Real-world perspectives on AI adoption across biopharma BD and licensing operations, alliance management and partner oversight, landscaping, triage, and conference preparation, governance, data security, and responsible rollout, and five principles for clean AI adoption from practitioners already navigating the shift.

Who this resource is for

This white paper is designed for BD and Alliance Management leaders who need to move faster on external opportunities without sacrificing decision quality. Build internal AI capability without creating new bottlenecks. Understand what responsible, enterprise-level AI adoption looks like in practice.

Contributors

The insights contained within this resource were given by the following pharma BD leaders...

Martin Svorc headhsot

Martin Svorc

Director, Business Development & Licensing, Merck Group

Natasha Guy headshot

Natasha Guy

Business Development & Licensing Manager, Galen

Damien Dessis headshot

Damien Dessis

Chief Business Officer, Vitrivax

Robin Knight headshot

Robin Knight

Chief Product Officer, Inpart

The five principles of AI adoption

The teams seeing the most value from AI are not moving the fastest. Here are the five principles separating deliberate adopters from those who will spend next year catching up.

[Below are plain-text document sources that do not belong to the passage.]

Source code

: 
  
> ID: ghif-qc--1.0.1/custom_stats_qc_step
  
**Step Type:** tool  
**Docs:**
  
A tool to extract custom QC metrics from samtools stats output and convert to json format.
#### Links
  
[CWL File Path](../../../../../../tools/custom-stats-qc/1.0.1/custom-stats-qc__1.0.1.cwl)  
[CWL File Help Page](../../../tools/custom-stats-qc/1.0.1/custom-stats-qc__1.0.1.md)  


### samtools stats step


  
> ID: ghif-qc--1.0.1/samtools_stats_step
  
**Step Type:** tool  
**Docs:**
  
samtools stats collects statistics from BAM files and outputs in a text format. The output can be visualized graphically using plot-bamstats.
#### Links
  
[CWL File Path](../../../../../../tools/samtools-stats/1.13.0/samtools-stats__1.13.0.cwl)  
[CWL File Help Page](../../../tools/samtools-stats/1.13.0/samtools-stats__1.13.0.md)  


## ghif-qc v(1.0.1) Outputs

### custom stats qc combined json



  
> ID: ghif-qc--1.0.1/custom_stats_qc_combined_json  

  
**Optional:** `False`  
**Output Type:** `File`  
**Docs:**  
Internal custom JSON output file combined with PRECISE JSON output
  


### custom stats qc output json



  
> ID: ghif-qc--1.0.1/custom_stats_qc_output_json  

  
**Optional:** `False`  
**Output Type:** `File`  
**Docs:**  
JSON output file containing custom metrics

1. Start narrow, prove value, then scale

Pick one well-defined process and do it well. A targeted pilot builds the internal credibility needed to expand. Broad mandates rarely land.

2. Build on strong data foundations before deploying AI

AI amplifies what already exists in your data infrastructure. If your data is fragmented or inconsistent, your AI outputs will be too.

3. Treat AI as decision support, not decision-making

AI informs decisions. People make them. In high-value partnering, trust and negotiation nuance cannot be modelled

4. Invest in people, not just tools

AI adoption fails when it is treated as a technology rollout rather than a capability shift. Fluency is now a baseline competency, not a specialist skill.

5. Govern proactively, especially around data security and IP

Internal valuations, negotiation strategies, and partner information are among your most competitively sensitive assets. Governance frameworks are not optional.

The need for AI in biopharma partnering

AI is no longer a future consideration for biopharma partnering teams. Teams that delay adoption risk falling behind competitors who are already moving faster, screening more effectively, and making better-informed decisions. Waiting for perfect solutions or complete certainty is itself a strategic risk. The question is no longer if AI belongs in partnering, but how it is applied.

The evidence is clear on where AI delivers. Not at the negotiation table, but behind it. Data management, harmonisation, landscaping, and triage are where AI excels, transforming fragmented information into connected, actionable intelligence. By automating the heavy analytical lifting, AI frees teams to focus on strategy, judgement, and relationships.

But discipline matters. Trust, transparency, data quality, and governance are non-negotiable, particularly when sensitive partner data is involved. AI systems are powerful but brittle without strong data foundations, and dangerous if treated as decision-makers rather than decision-support tools.

The future of biopharma partnering is not machine-led. It is augmented. Those who embrace this balance early will not just move faster. They will partner more effectively.